Мертвое сердце кольнула острая боль. Оно еще раз встрепенулась в попытке ожить и замерло.
Мужчина остановился и затряс головой. Разум угасал, воспоминания стремительно исчезали, таяли, как утренняя дымка.
Он вернется домой. Он дойдет к своим любимым девочкам. Защитит. Не оставит.
И отец снова пошел вперед, ориентируясь на запах. Ему нужно туда, где витает аромат вишни. Вот впереди очертания родного забора и крыши. Спотыкаясь и заметно шатаясь, он пошел дальше.
Знакомо скрипнула калитка. Свет в окне. Так было заведено: пока кого-то не было дома, свечу на подоконнике не гасили. И огонек светил, указывая путнику, что его ждут и любят.
Пройдя через незапертую деревянную калитку, мужчина добрел до сарая и упал на небольшой холм земли с торчащей доской, на которой было вырезано только лишь имя «Итэр». Его сын, не проживший и месяца, но, тем не менее, любимый и такой желанный.

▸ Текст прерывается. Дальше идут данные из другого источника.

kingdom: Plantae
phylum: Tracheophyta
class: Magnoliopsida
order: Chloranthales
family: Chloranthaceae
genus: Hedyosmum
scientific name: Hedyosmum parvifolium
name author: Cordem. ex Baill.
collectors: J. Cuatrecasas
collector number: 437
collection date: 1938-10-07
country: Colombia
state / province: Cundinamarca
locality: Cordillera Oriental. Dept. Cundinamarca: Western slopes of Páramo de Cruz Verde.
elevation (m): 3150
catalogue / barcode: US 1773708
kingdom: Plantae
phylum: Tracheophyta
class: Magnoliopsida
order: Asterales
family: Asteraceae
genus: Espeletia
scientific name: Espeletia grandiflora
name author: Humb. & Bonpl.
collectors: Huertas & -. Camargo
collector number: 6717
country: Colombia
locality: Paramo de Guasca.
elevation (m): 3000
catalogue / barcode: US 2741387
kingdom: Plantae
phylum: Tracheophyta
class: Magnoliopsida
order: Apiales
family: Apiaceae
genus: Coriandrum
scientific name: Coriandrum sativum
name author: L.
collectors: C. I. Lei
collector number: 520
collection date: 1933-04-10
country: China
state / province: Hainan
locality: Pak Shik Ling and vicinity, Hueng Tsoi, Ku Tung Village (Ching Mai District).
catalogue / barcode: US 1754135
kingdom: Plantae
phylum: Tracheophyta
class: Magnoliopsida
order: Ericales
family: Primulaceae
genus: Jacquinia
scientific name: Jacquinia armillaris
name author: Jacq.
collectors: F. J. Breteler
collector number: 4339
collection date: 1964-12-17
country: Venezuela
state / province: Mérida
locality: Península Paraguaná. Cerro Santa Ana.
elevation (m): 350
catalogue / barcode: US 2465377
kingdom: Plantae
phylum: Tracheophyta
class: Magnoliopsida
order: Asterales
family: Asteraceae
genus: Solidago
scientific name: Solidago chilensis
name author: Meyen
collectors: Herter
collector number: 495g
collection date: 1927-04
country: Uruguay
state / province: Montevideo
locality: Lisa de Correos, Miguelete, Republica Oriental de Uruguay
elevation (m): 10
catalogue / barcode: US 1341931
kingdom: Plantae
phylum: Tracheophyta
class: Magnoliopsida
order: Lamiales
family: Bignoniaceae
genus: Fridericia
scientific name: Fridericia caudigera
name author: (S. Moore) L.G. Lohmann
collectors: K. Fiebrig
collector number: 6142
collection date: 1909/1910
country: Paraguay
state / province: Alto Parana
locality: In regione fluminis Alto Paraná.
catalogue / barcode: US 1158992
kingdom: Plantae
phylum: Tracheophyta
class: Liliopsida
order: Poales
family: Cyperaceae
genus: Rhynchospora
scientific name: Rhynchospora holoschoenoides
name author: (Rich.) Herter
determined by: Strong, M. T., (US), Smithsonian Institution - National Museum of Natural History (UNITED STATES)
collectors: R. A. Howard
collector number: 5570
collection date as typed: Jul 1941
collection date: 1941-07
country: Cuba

Скоро они будут вместе. Подняв грязную руку, мужчина провел дрожащими пальцами по дощечке, пытаясь удержать остатки воспоминаний.
Его мальчик. Такой крошечный, с чубчиком редких темных волос. Так похожий на него.
Позади скрипнула входная дверь, заставив мужчину замереть и вспомнить о травах. Он дошел. Теперь нужно отдать. Эмбер.
В серых затуманенных глазах окончательно погасла жизнь.
— Папа, — тихий шепот снова разбудил его сознание. — Папочка, это ты?
— Томмали, — выдохнул мертвяк и повернулся на спину. Его старшая доченька замерла в каком-то шаге от него со свечкой в руках. Холодный ветер трепал длинное серое платьице. Совсем взрослая. Невеста. А он не увидит ее в свадебном платье. Скупая слеза скатилась по серой щеке.
— Папа, почему ты лежишь? — в тонком голосе слышался страх. — Папочка, поднимайся.
Мужчина поднял руку с зажатым в ней мешочком, но тот выпал из ставших непослушными пальцев.
— Прости, милая, я не мог вас бросить. Не мог не вернуться домой, — его слова становились все невнятнее. — Завари и напои Эмбер. Береги ее, Тома. Береги их обеих.
— Папа, — свеча выпала из дрожащих рук девушки и погасла, покатившись по земле. — Папа, нет. Я прошу тебя, нет. Ты не можешь, папа. Ну, пожалуйста.
Обезумевшая дочь бросилась на грудь мужчины и, не обращая внимания на уже свернувшуюся кровь, тихо ударила по ней кулачками.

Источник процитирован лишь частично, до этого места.